Abstract

ABSTRACT Between the Southern Song and the Republican era in China, the Yellow River recurrently changed its course and inundated the Huai River, often resulting in disastrous flooding and millions of refugees in the northern Anhui Province. In early 1933, those Anhui natives living in Tianjin sent a communication to their countrymen back home, informing them that the Construction Bureau of Henan Province was contemplating a plan to divert the Yellow River into the Huai River via northern Anhui Province. This news brought wide-spread panic to northern Anhui and triggered two-year long disputes concerning the relevant proposal.
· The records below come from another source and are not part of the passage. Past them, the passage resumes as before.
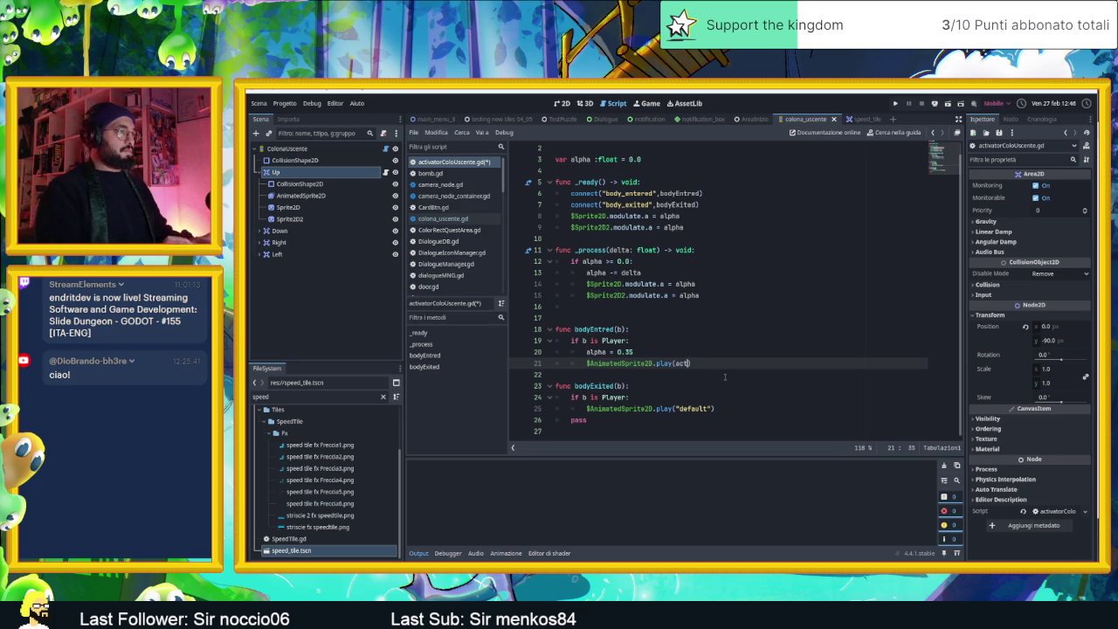
key("Return")
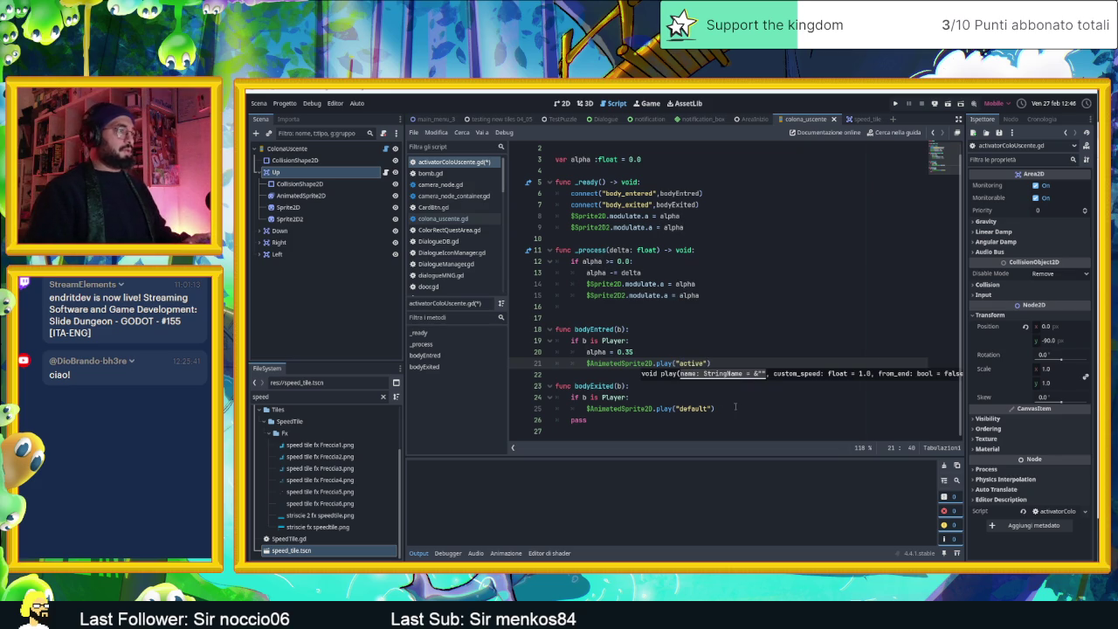
left_click(672, 418)
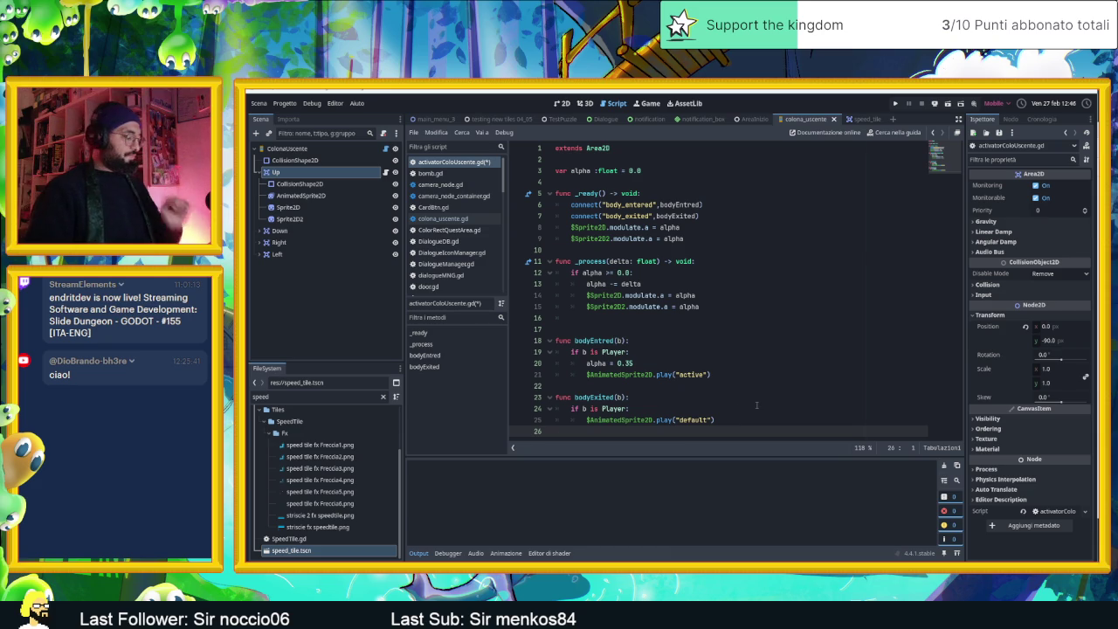
key("ctrl+s")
At the time, both the Nanjing Nationalist government and the Henan provincial government insisted that the proposed project was only intended for local irrigation purposes, posing no risk to northern Anhui. As a matter of fact, “diverting the Yellow River into the Huai River” had long been an important plan for the Nationalist government. It was expected to improve the soil quality in eastern Henan province, increase the national tax revenue, relieve Henan Province of the perils caused by the Yellow River and develop the local irrigation system. Located in the middle and lower reaches of the Huai River, both Anhui and Jiangsu provinces had been the victims of the course-changing Yellow River and both provinces ought to have a common interest in questioning the desirability of the proposed plan by the Henan provincial government, or at least in theory. However, the officials of Jiangsu Province collectively chose to keep silent, concerned about national interests such as ensuring the implementation of the Huai River Diversion Project and the collection of the salt tax, as well as attending to local interests.